Please count the rows below that contain the string "part", with case counting, and reply with that number alone.

#### Stored data:
☆ ☆ ☆ ☆

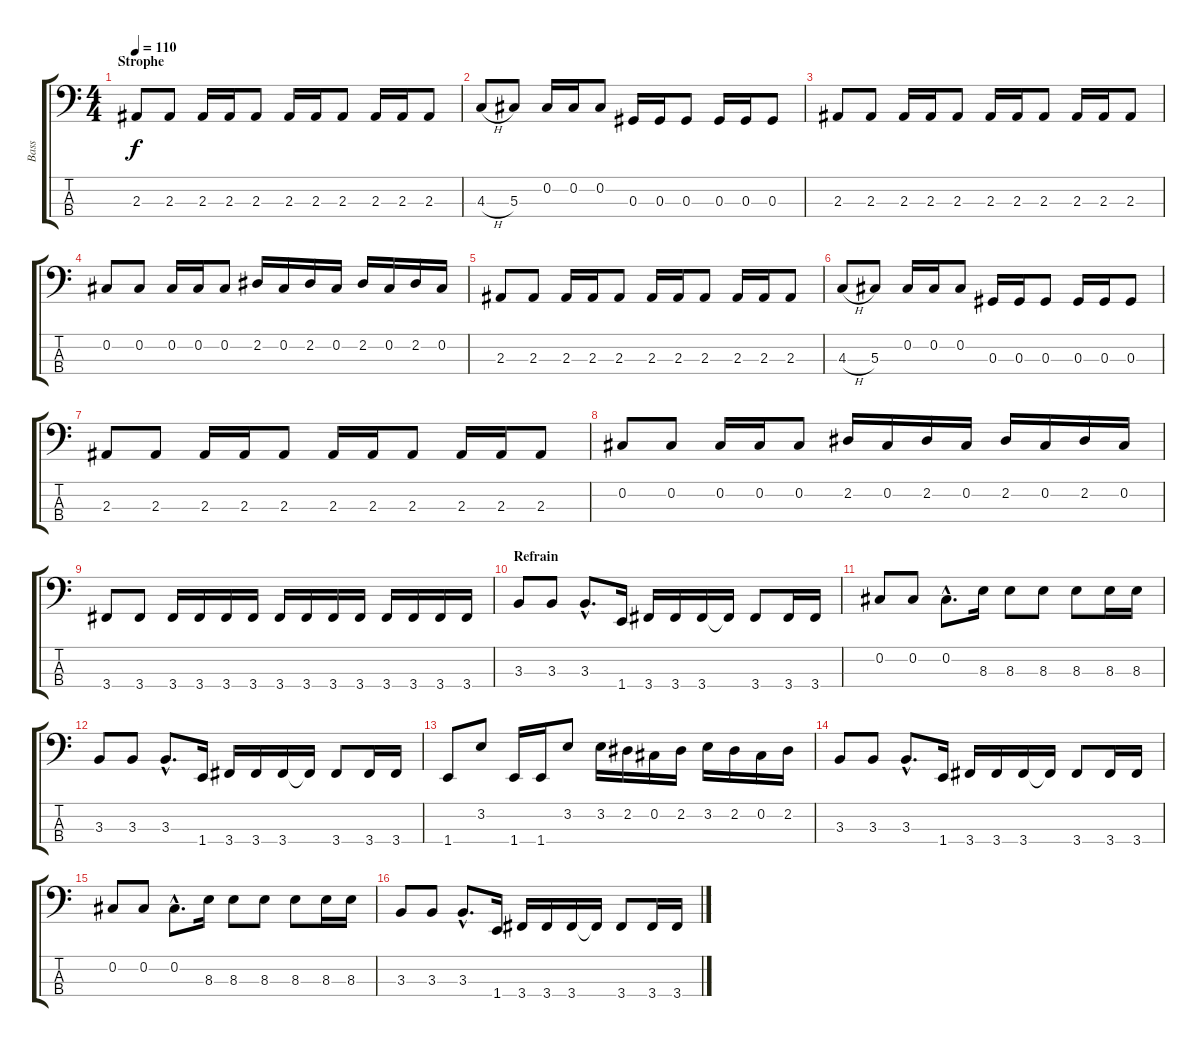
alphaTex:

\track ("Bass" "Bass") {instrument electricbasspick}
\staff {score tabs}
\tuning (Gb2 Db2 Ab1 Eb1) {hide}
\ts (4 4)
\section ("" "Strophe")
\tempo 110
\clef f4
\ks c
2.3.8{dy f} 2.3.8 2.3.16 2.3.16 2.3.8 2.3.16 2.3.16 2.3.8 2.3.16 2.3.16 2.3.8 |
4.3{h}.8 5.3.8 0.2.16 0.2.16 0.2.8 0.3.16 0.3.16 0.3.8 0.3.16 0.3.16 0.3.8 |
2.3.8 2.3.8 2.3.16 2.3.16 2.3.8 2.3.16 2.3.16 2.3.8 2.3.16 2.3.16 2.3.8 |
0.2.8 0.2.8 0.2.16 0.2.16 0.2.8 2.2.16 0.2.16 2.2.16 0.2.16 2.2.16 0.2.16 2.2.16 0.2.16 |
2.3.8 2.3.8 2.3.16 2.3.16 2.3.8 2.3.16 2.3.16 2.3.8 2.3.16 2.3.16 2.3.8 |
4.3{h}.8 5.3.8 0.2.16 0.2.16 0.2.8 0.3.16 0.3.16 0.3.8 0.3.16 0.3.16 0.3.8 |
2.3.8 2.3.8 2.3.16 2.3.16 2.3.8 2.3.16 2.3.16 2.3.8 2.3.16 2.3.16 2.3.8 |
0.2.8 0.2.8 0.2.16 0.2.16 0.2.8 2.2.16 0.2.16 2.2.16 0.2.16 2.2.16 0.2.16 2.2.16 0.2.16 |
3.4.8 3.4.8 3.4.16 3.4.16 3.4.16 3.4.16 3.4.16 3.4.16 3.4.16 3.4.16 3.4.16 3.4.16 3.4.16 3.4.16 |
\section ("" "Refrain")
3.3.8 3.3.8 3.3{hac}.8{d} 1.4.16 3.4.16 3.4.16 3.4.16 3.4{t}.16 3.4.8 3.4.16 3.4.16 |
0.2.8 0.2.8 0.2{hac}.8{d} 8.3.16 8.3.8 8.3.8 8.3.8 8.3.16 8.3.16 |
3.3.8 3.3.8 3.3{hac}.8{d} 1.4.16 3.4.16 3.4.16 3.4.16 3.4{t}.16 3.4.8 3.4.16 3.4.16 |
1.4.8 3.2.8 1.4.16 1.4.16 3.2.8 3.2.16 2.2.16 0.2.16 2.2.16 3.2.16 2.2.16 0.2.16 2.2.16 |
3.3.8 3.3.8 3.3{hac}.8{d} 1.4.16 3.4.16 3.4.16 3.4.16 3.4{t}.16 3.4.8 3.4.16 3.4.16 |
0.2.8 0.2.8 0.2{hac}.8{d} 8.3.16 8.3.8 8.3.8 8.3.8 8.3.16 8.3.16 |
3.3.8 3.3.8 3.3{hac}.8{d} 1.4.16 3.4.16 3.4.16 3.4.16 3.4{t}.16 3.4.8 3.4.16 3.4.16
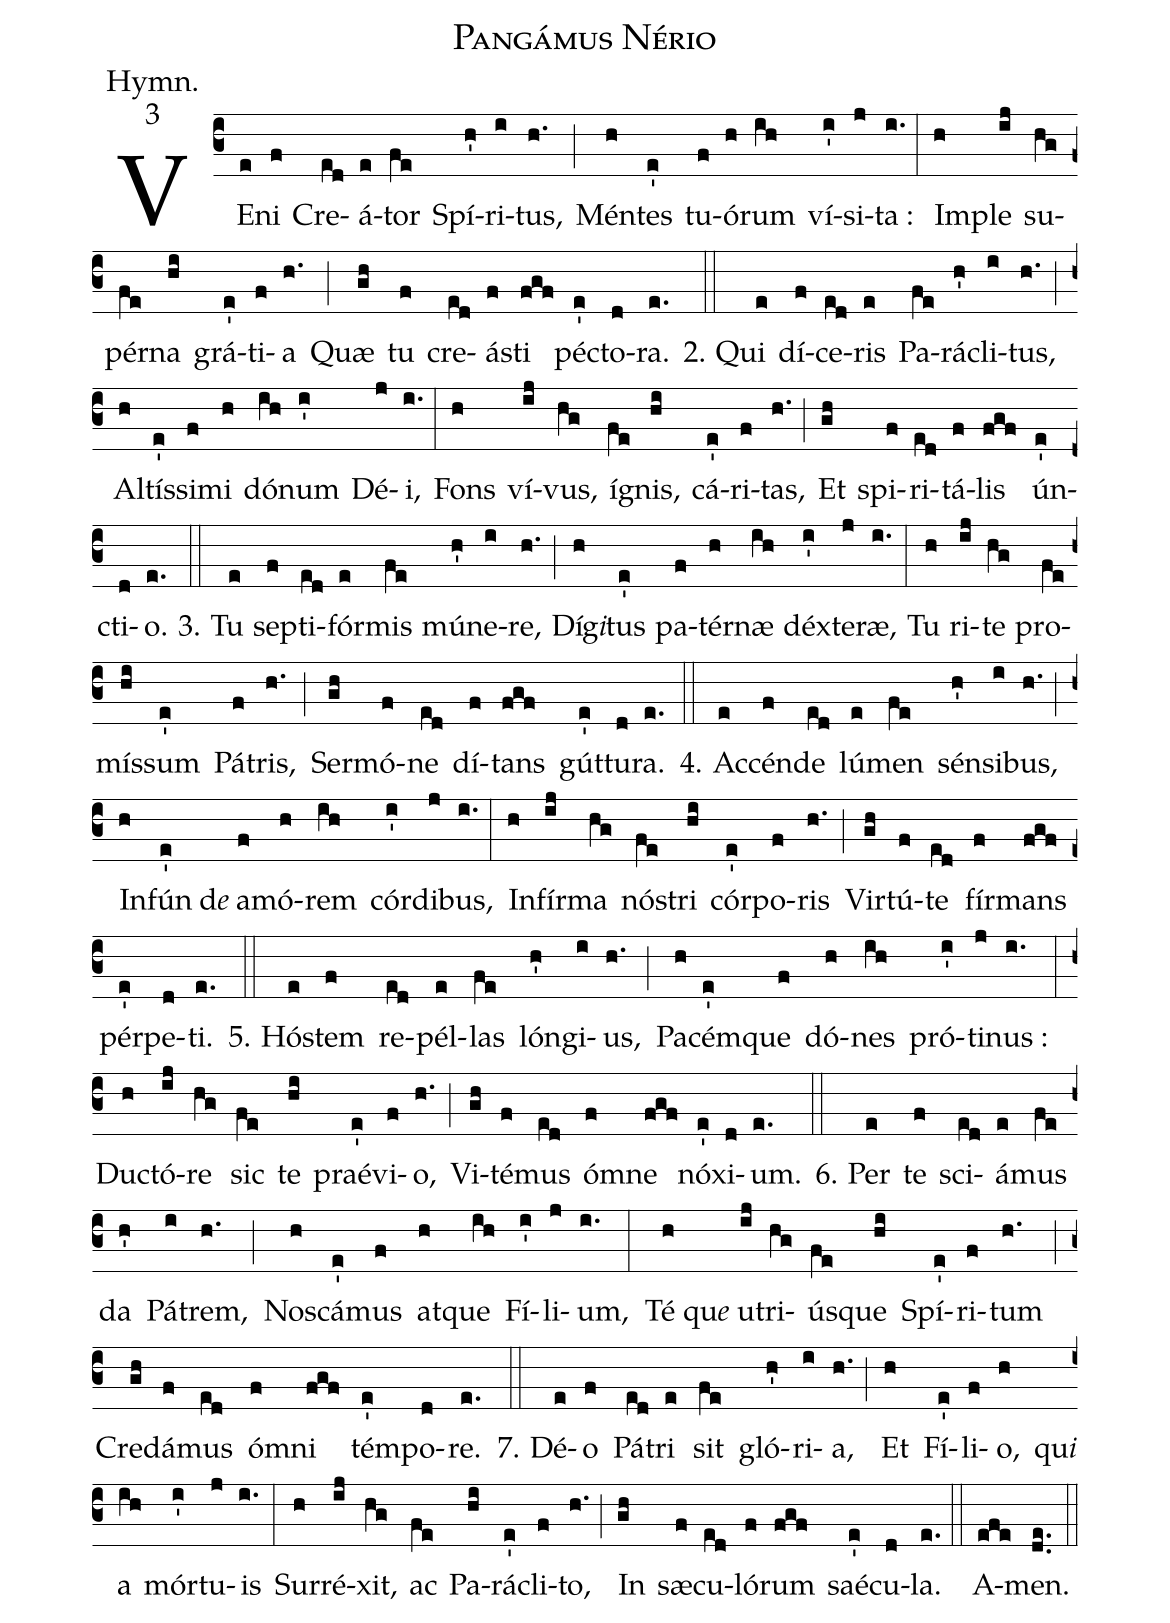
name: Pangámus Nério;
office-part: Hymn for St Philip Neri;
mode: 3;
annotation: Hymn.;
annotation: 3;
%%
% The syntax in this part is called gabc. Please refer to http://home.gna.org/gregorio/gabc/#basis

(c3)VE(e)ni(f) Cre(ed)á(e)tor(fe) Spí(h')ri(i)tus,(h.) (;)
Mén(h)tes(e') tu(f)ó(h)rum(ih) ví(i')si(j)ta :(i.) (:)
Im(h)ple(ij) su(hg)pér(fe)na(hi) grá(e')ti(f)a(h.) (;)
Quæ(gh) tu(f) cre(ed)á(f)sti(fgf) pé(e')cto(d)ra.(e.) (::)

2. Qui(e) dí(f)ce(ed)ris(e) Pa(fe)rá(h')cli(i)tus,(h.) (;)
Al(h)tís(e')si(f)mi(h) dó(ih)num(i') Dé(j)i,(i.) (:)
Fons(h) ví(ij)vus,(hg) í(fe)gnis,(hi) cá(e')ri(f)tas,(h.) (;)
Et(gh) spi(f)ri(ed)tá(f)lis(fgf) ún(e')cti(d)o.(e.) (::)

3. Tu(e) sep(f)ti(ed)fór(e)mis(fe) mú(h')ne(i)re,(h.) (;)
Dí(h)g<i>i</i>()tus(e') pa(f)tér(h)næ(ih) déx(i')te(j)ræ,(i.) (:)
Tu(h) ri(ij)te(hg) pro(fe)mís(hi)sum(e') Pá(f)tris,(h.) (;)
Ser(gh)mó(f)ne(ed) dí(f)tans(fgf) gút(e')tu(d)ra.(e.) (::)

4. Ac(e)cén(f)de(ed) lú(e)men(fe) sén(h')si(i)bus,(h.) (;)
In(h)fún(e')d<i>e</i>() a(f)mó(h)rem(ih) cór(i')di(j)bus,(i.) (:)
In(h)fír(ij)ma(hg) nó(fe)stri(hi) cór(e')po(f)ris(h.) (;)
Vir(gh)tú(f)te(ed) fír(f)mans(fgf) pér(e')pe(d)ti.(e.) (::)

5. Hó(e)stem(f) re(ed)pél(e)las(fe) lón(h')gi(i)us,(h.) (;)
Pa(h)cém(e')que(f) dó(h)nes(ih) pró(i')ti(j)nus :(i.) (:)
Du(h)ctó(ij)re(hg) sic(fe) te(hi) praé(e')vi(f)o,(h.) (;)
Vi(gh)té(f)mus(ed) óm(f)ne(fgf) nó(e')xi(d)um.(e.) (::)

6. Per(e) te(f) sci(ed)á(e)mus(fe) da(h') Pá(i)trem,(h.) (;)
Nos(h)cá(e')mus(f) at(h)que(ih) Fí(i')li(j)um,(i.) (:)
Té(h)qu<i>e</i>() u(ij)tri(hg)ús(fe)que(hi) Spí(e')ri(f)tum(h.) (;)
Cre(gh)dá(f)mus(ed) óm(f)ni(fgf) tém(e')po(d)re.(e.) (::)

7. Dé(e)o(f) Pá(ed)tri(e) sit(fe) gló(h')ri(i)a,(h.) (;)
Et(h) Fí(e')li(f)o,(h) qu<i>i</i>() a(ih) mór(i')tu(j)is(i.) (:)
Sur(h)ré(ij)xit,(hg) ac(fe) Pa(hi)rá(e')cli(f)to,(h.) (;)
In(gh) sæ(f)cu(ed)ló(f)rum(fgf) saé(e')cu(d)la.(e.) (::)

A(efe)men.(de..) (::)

☆ ☆ ☆ ☆

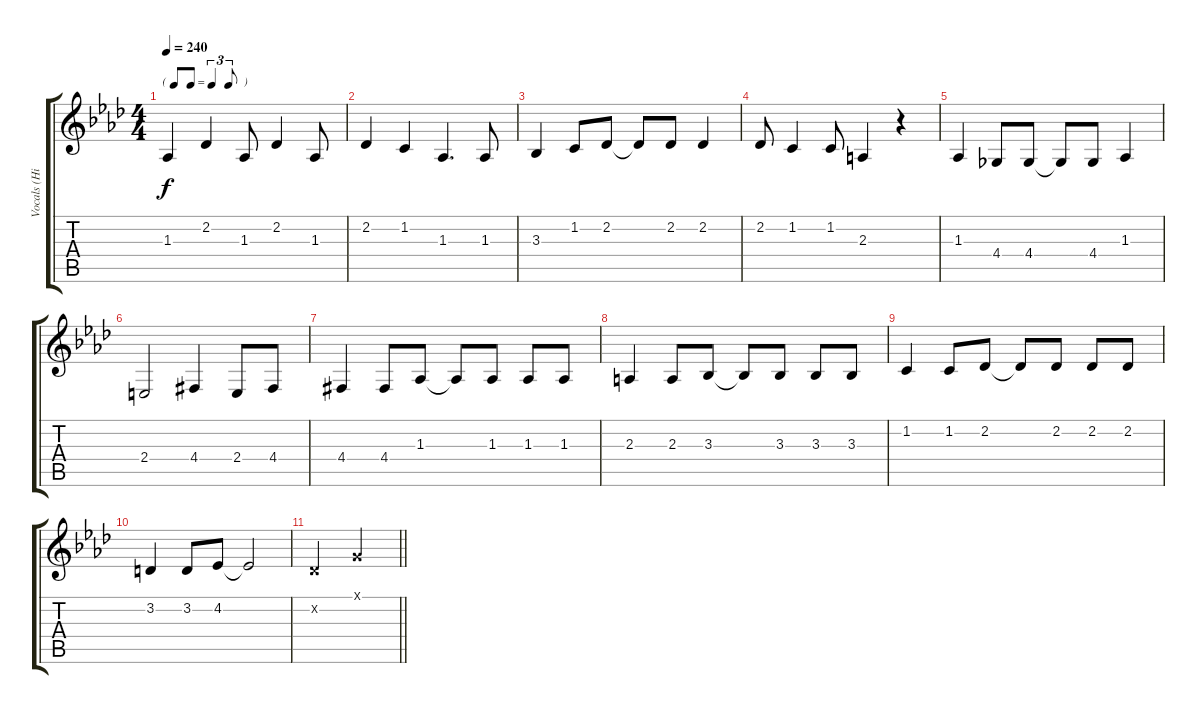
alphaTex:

☆ ☆ ☆ ☆

#### Solution for this task:
2